Orden de trabajo A:
Responda, a partir del texto sobre la información y el marisco, a estas preguntas:
(i) ¿Cuáles son los dos enemigos principales de la información?
(ii) ¿Qué produce en las personas la falta de información?
(iii) ¿Qué sustancia contienen todos los mariscos de caparazón?
Orden de trabajo B: Traduzca al inglés esta oración del texto sobre la información y el marisco: «Los dos enemigos principales de la información pertenecen a su mismo ámbito, su exceso y su carencia.»
Orden de trabajo C: Prosiga el texto sobre la información y el marisco a partir del punto en que se detiene.

Fragmento seleccionado:
Los dos enemigos principales de
la información pertenecen a su mismo ámbito, su exceso y su carencia.
Si bien es cierto que la falta de
información produce un estado de indefensión en las personas, que en su
carencia pueden tomar decisiones desafortunadas o caer en peligros ignorados,
no es menos cierto que en la situación actual, en la que es tal la cantidad de información
disponible que lo difícil es filtrar la cierta, la incierta y la falsa con un
cierto criterio, los riesgos son al final los mismos, multiplicados por los
diletantes que imbuidos de un sentido mesiánico de su capacidad para encontrar
verdades alternativas difunden como palabra divina conclusiones absolutamente
dañinas para aquellos que les prestan oídos. Y alguno, desgraciadamente,
conozco de cerca.
Ahora resulta que la salud nos va
a todos de un pelo, que tenemos un problema de bigotes, pelo y bigotes que
forman parte de las cabezas de los crustáceos que por estas fechas,
principalmente por estas fechas aunque en este país afortunado los comamos todo
el año, adornan las mesas familiares. Todos los mariscos de caparazón contienen
cadmio.

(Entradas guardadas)
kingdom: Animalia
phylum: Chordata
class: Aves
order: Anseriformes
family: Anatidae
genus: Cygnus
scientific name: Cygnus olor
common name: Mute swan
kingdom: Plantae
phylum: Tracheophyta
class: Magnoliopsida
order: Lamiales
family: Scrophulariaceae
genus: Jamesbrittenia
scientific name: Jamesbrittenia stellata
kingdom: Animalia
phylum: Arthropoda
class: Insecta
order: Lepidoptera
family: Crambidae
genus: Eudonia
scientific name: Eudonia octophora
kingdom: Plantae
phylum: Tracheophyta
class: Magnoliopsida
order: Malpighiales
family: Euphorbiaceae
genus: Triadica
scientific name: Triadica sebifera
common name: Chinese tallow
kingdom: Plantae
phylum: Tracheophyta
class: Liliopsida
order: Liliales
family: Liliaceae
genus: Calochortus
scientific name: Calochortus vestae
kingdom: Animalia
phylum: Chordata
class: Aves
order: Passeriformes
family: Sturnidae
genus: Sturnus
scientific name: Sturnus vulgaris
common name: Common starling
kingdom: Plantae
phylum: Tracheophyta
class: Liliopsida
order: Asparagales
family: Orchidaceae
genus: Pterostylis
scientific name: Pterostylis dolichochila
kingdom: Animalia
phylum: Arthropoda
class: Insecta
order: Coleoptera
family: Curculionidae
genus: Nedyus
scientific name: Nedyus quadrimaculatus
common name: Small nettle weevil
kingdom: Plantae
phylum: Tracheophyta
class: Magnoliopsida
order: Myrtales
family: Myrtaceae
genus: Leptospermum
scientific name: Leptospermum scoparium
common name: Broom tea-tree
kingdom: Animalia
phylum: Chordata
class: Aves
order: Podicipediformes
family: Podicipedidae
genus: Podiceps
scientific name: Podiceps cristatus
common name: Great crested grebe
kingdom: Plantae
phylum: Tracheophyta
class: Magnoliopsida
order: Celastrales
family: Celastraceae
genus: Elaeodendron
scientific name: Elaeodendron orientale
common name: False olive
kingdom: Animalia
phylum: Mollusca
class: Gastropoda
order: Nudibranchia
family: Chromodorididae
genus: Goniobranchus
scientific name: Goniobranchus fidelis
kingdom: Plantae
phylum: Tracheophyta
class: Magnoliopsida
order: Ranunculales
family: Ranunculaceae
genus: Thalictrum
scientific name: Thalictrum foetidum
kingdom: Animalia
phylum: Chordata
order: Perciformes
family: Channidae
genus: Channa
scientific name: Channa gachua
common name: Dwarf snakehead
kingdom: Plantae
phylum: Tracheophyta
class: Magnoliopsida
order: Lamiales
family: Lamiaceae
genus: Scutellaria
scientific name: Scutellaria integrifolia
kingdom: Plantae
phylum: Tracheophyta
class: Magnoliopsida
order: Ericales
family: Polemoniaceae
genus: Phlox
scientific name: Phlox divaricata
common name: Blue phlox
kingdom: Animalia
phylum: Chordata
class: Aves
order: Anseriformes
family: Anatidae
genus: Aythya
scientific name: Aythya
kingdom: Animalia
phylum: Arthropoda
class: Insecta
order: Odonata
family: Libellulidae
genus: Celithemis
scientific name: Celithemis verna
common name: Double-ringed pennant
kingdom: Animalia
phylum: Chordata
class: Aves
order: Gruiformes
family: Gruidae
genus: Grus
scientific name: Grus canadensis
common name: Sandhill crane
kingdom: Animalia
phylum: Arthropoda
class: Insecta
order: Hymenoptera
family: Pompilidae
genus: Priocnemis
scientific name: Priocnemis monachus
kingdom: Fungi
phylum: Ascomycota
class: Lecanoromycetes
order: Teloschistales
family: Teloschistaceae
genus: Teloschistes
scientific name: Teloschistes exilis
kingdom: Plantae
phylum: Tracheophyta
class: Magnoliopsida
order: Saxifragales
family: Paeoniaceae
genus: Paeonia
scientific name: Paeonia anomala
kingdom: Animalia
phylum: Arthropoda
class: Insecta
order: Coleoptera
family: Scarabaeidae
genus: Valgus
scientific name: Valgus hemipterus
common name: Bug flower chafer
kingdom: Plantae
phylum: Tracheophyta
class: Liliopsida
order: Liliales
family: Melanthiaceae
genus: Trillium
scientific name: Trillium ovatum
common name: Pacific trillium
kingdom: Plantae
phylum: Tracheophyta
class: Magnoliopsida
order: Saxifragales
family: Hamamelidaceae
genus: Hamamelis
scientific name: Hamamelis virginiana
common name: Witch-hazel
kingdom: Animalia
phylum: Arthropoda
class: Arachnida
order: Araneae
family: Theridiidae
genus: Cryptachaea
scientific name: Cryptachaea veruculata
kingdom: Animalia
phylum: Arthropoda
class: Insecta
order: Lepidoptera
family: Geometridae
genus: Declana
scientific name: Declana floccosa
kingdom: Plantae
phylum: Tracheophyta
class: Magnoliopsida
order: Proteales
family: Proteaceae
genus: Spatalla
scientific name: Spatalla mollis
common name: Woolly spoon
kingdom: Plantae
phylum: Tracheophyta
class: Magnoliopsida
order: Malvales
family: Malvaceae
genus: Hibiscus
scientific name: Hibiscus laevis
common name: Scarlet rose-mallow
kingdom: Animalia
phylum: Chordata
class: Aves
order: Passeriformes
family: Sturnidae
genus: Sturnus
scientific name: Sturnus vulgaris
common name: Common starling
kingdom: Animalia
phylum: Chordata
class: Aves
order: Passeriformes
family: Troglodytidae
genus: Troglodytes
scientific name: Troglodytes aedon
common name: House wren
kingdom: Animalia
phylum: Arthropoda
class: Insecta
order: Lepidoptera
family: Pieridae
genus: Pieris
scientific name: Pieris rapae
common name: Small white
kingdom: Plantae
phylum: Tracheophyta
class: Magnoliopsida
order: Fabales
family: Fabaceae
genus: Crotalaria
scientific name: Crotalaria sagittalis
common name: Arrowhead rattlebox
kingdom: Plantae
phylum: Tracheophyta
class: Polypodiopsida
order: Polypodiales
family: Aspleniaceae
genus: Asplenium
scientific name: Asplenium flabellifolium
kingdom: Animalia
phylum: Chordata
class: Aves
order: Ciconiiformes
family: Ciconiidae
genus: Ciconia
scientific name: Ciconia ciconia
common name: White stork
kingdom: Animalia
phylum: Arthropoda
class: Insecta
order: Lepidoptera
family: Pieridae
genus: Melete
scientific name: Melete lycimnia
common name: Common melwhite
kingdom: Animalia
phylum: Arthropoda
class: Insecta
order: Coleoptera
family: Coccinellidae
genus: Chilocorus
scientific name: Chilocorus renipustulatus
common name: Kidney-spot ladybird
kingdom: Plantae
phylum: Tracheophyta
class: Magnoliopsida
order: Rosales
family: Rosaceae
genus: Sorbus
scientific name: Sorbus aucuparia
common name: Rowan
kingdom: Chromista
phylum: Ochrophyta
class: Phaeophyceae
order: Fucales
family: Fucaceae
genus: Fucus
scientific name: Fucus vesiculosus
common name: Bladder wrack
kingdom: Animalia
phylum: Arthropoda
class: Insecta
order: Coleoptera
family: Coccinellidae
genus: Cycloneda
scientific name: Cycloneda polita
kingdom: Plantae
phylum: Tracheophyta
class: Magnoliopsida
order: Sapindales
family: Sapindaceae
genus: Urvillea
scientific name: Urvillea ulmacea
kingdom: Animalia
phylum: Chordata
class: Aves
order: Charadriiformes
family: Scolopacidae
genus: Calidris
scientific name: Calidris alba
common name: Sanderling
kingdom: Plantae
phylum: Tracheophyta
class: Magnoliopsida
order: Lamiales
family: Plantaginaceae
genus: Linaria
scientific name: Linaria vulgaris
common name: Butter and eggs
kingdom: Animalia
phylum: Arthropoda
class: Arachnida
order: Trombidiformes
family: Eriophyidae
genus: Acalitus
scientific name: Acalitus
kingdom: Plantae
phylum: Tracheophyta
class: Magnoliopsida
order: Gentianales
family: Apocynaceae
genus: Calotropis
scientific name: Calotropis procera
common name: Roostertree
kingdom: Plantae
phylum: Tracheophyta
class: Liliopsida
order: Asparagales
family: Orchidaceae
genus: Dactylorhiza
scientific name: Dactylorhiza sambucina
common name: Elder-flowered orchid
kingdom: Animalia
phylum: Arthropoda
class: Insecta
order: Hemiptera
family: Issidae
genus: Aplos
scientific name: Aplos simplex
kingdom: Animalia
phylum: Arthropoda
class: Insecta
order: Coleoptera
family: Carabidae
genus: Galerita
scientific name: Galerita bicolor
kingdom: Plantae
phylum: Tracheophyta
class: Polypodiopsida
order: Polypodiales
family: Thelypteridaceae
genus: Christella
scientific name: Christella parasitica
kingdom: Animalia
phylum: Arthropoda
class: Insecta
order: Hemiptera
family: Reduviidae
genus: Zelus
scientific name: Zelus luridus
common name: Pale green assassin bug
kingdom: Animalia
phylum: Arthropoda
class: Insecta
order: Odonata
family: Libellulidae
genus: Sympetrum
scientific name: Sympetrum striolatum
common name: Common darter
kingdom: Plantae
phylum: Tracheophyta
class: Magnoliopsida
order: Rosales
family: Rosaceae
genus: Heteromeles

Espacio de respuesta A:
(i) Su exceso y su carencia.
(ii) Un estado de indefensión.
(iii) Cadmio.

Espacio de respuesta B: The two main enemies of information belong to its own sphere: its excess and its scarcity.

Espacio de respuesta C:
Ya nos jo… robaron las queimadas
con el plomo de los barnices en los cacharros ad hoc. Ya nos amargaron el pulpo
prohibiendo cocinar en las potas de cobre. Ya nos convirtieron en termómetros
ambulantes por culpa del mercurio en el atún y otros congeneres. Y yo me
pregunto ¿Cómo no nos hemos extinguido antes?
Y me lo pregunto con paciencia, con
resignación, con una cierta mala baba y con el convencimiento de que alguien me
está informando mal, o a destiempo, o sin darme toda la información que debería
de darme. Tal parece que haya más interés en asustar que en informar.
¿Cuántos kilos de marisco tengo
que comerme en cuanto tiempo para que la dosis sea apreciable por mi salud? ¿Qué
vida tiene el cadmio en el organismo para saber cada cuanto tiempo puedo
renovar la dosis? ¿Me dan permiso para vivir?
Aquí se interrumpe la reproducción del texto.